Levie argues this is where AI can finally change the game. He describes the industry as entering an “era of context”: giving AI models the relevant, permissioned context they need to act intelligently.

Without that, he warns, “there’s no free lunch.” Large models eventually run out of context window, making long-running autonomous agents prone to failure.

Guardrails Against Runaway Agents

One of the key innovations in Box Automate is the ability to split workflows into multiple specialized agents. For instance, a submission agent might handle intake, while a review agent validates the work before passing it along.

This approach is Box’s answer to customer concerns about reliability and safety. Levie emphasized that enterprises want deterministic guardrails — ensuring an agent won’t “run wild” after hundreds of iterations.

Security and Permissions at the Core

If AI’s promise is automation, its risk is exposure. Enterprises handling sensitive documents can’t afford hallucinated access to restricted data.

Box leans on its decades of experience in access control, compliance, and governance. Levie says this security layer means AI agents in Box cannot serve up answers from data a user isn’t authorized to see.
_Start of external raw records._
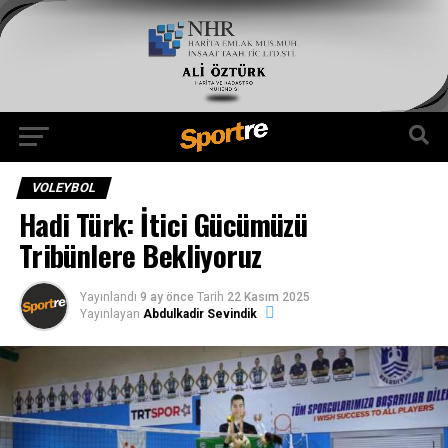
VOLEYBOL
Hadi Türk: İtici Gücümüzü
Tribünlere Bekliyoruz
Yayınlandı
9 ay önce
Tarih
22 Kasım 2025
Yayınlayan
Abdulkadir Sevindik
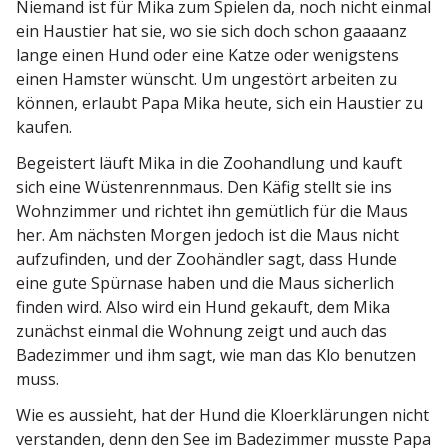
Niemand ist für Mika zum Spielen da, noch nicht einmal
ein Haustier hat sie, wo sie sich doch schon gaaaanz
lange einen Hund oder eine Katze oder wenigstens
einen Hamster wünscht. Um ungestört arbeiten zu
können, erlaubt Papa Mika heute, sich ein Haustier zu
kaufen.
Begeistert läuft Mika in die Zoohandlung und kauft
sich eine Wüsten­rennmaus. Den Käfig stellt sie ins
Wohnzimmer und richtet ihn gemütlich für die Maus
her. Am nächsten Morgen jedoch ist die Maus nicht
aufzu­finden, und der Zoohändler sagt, dass Hunde
eine gute Spürnase haben und die Maus sicherlich
finden wird. Also wird ein Hund gekauft, dem Mika
zunächst einmal die Wohnung zeigt und auch das
Badezimmer und ihm sagt, wie man das Klo benutzen
muss.
Wie es aussieht, hat der Hund die Kloer­klä­rungen nicht
verstanden, denn den See im Badezimmer musste Papa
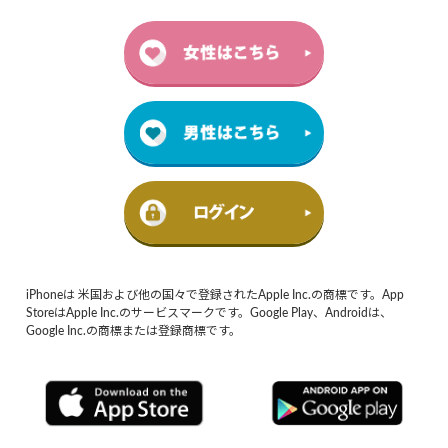
iPhoneは 米国および他の国々で登録されたApple Inc.の商標です。App
StoreはApple Inc.のサービスマークです。Google Play、Androidは、
Google Inc.の商標または登録商標です。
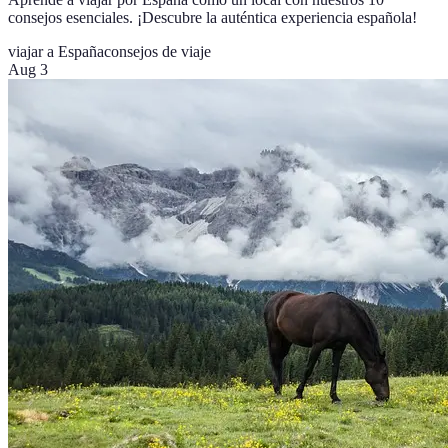
consejos esenciales. ¡Descubre la auténtica experiencia española!
viajar a España
consejos de viaje
Aug 3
That’s a sharp contrast to the “give everything to the model” approach some startups have taken — often at their peril.

Competing With the Model Builders

Anthropic, OpenAI, and Google are racing to deliver ever-bigger foundation models. Anthropic’s Claude recently added file-upload capabilities, bringing it a step closer to enterprise content management.

But Levie downplays direct competition. “Enterprises need security, permissions, control, UI, APIs, and freedom of model choice,” he said. Box’s strategy is to remain model-agnostic while serving as the secure orchestration layer on top.

That means storage, embeddings, and workflow logic live in Box, while customers can swap in whichever large language model (LLM) best fits their needs.

AI in the Enterprise

Box’s push fits a broader trend: enterprises are moving past experimentation and into deployment. Analysts predict that by 2026, more than half of enterprise AI deployments will involve multi-agent systems designed to handle complex workflows.

The challenge will be balancing ambition with trust and reliability. Early deployments of autonomous agents have revealed both their potential and their brittleness.

Risks Ahead

Even Levie acknowledges the limits. Current AI models are bounded by context windows and still prone to error. Breaking workflows into sub-agents mitigates some risks, but doesn’t eliminate them.

The success of Box Automate may hinge on whether enterprises trust Box to manage these risks better than startups or hyperscale model providers.

What Happens Next

Box Automate is rolling out to enterprise customers in phases, with broader availability expected later this year.

Industry watchers will be tracking:

  • Adoption rates among Box’s Fortune 500 clients.
  • Competition from native AI platforms like Microsoft Copilot and Google Workspace AI.
  • Model-agnostic execution, ensuring customers can mix and match providers.

Conclusion

Box is making a high-stakes bet that the future of AI is not just bigger models but smarter context. With Automate, it wants to become the control plane for enterprise AI agents.

Whether Levie’s “era of context” takes hold will depend on adoption — and how well Box balances innovation with the caution enterprises demand.